El manejo del Congreso frente a las denuncias sobre una presunta red de prostitución dentro de sus propias instalaciones, es preocupante y decepcionante. La reciente renuncia de las integrantes de la comisión ad hoc asignadas a investigar este caso no solo evidencia la falta de voluntad política para esclarecer este grave asunto, sino que también refuerza la percepción de que las autoridades legislativas están más interesadas en dilatar este asunto hasta Dios sabe cuándo.
En tanto, la Comisión de Fiscalización del Congreso, presidida por Juan Burgos, ha sido escenario de discusiones estériles, ataques personales y maniobras que parecen diseñadas para desviar la atención del verdadero objetivo: identificar a los responsables de este presunto delito y sancionarlos de manera ejemplar.

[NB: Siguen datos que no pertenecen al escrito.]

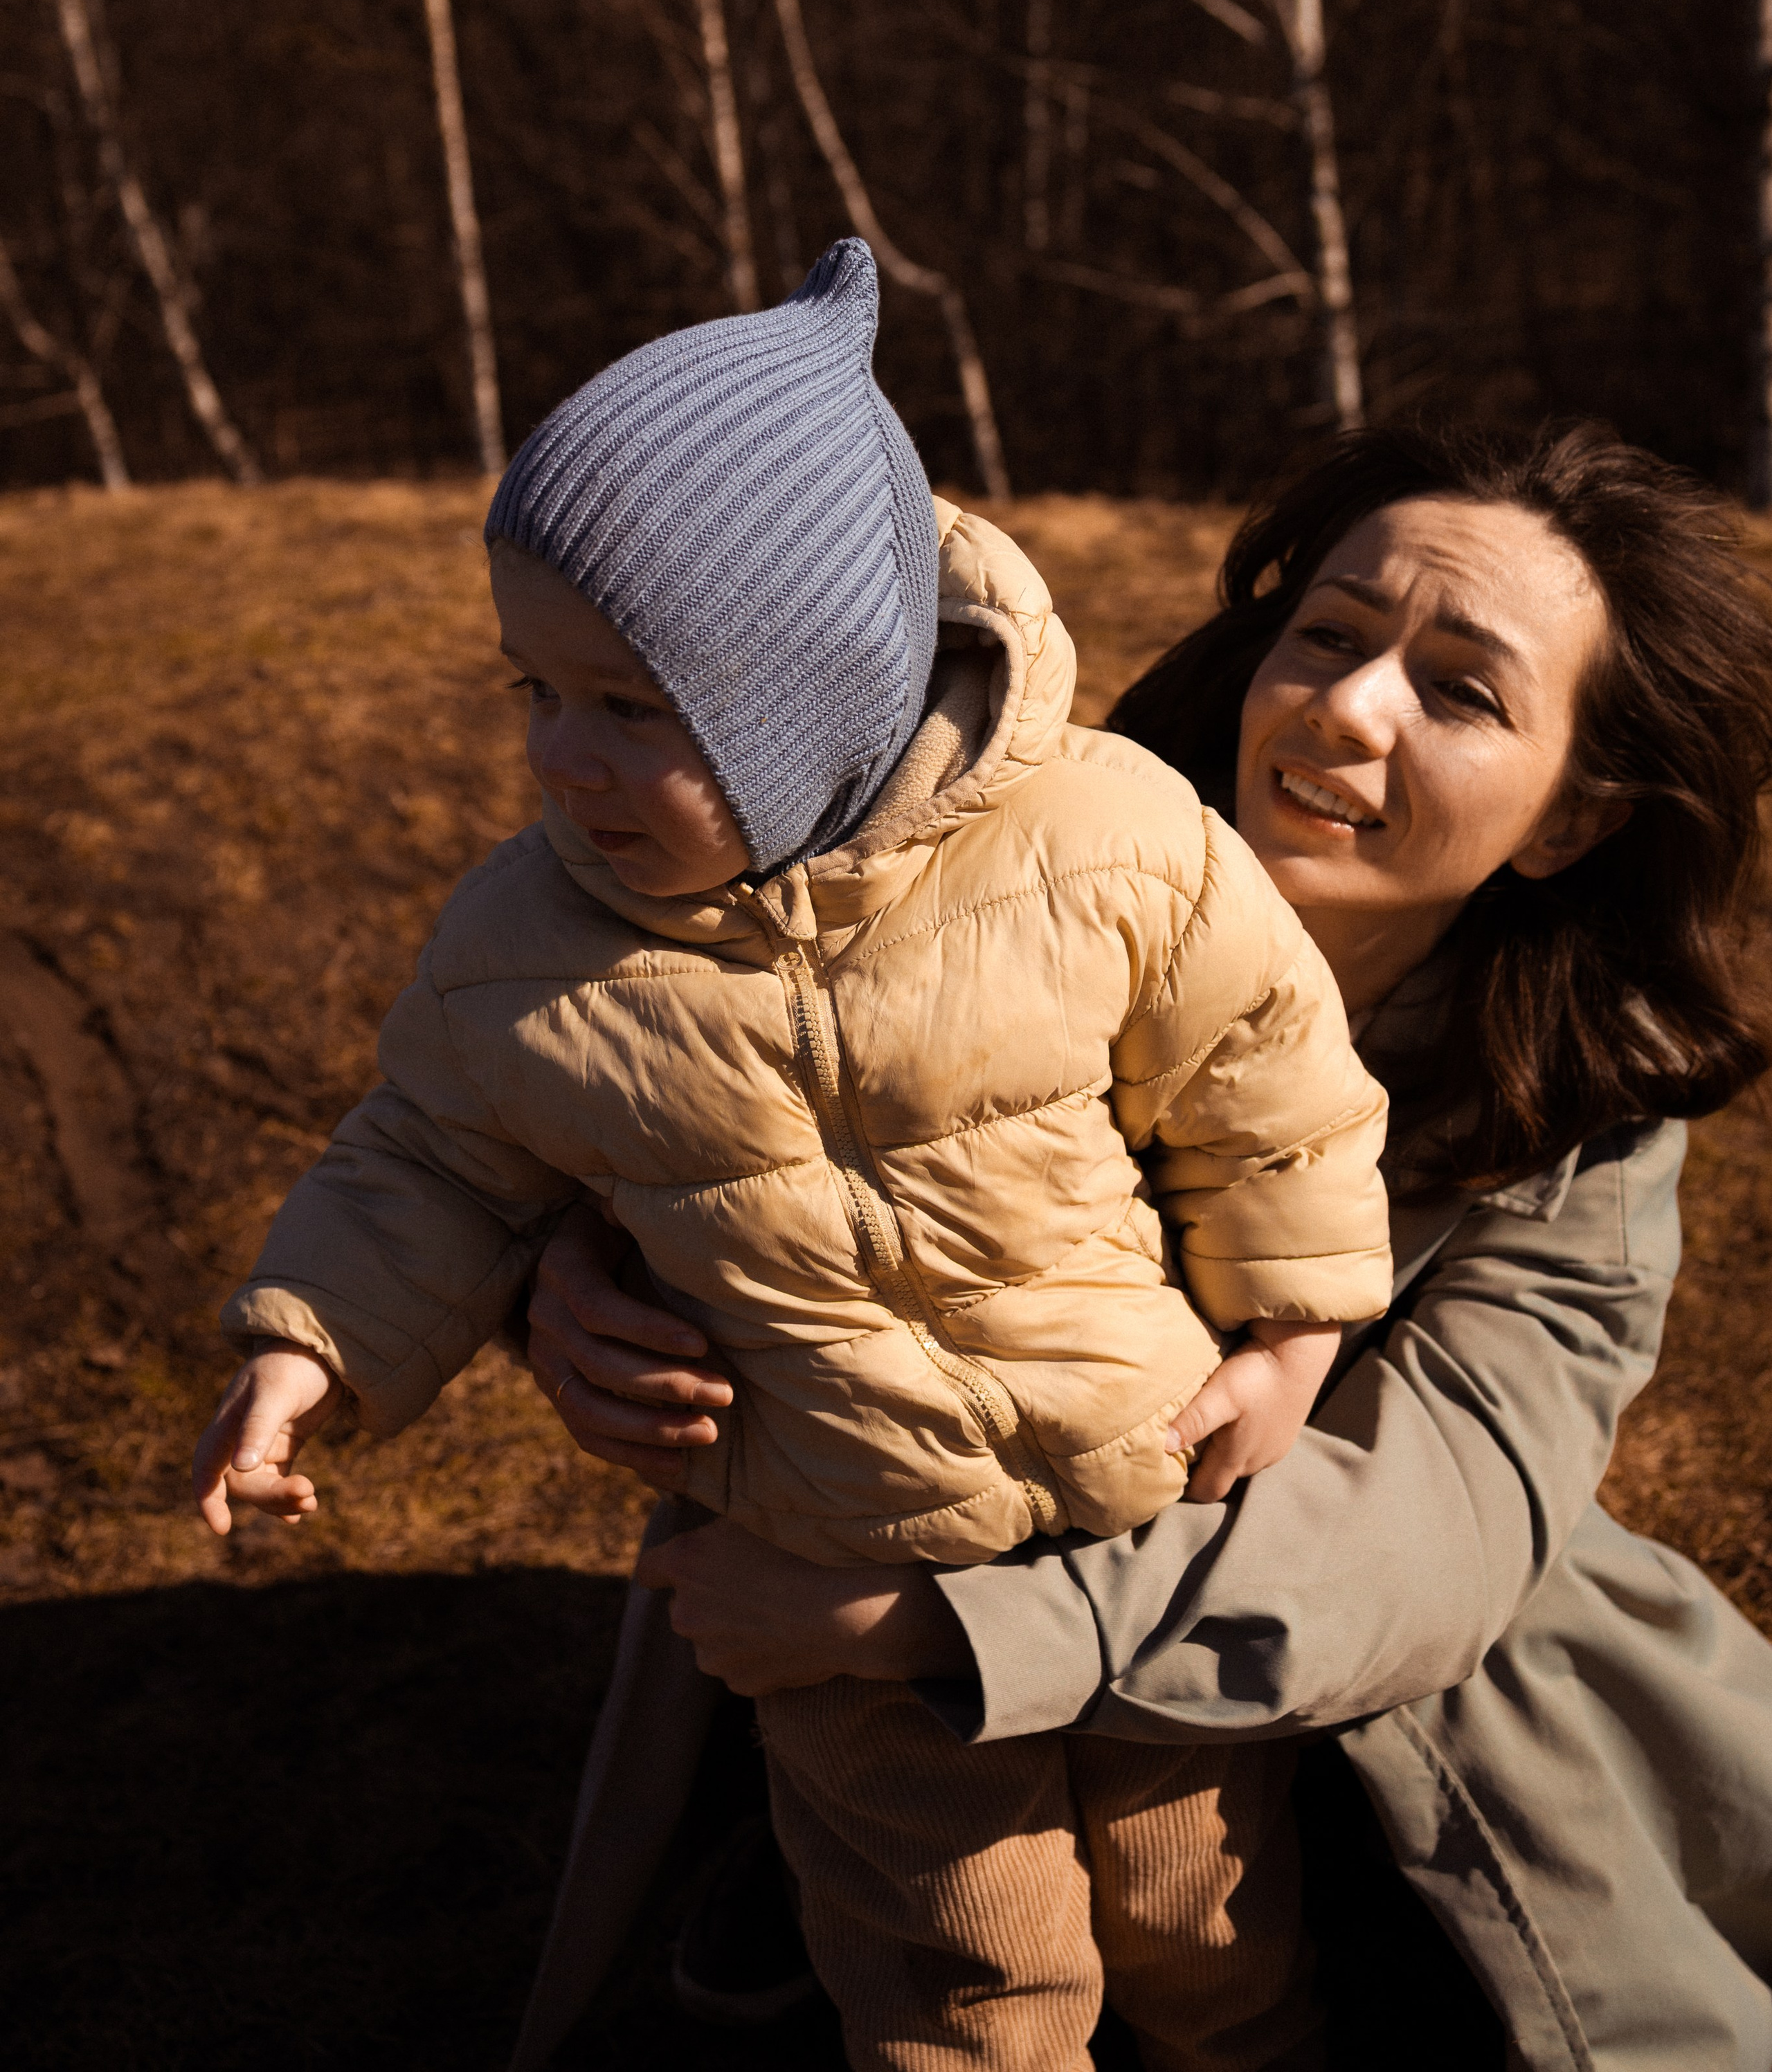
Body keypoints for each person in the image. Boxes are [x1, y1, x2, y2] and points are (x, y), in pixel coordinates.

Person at [189, 239, 1394, 2072]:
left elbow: (1269, 1078)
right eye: (533, 693)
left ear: (816, 692)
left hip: (1142, 1508)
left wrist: (1294, 1336)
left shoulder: (1107, 838)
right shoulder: (526, 946)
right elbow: (424, 1160)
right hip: (825, 1562)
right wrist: (308, 1349)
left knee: (1204, 1936)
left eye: (628, 708)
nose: (561, 762)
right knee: (962, 1979)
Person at [512, 418, 1772, 2072]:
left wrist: (928, 1631)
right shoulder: (993, 870)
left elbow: (1430, 1536)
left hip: (1341, 1672)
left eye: (1458, 691)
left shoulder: (1580, 1120)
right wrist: (567, 1274)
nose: (1344, 706)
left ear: (1570, 821)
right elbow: (697, 1067)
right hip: (892, 1557)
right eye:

El Congreso tiene la obligación de demostrar que no tolera prácticas ilícitas dentro de sus filas. Sin embargo, las señales que emite —a través de disputas internas y la aparente inacción— muestran una prioridad distinta: proteger intereses individuales o de grupo, en lugar de defender la verdad y la justicia.
La gravedad de este caso no admite excusas ni postergaciones. Los parlamentarios deben recordar que su función principal es representar al pueblo, no actuar en beneficio propio. La ciudadanía exige que se esclarezca este caso con celeridad, independencia y firmeza.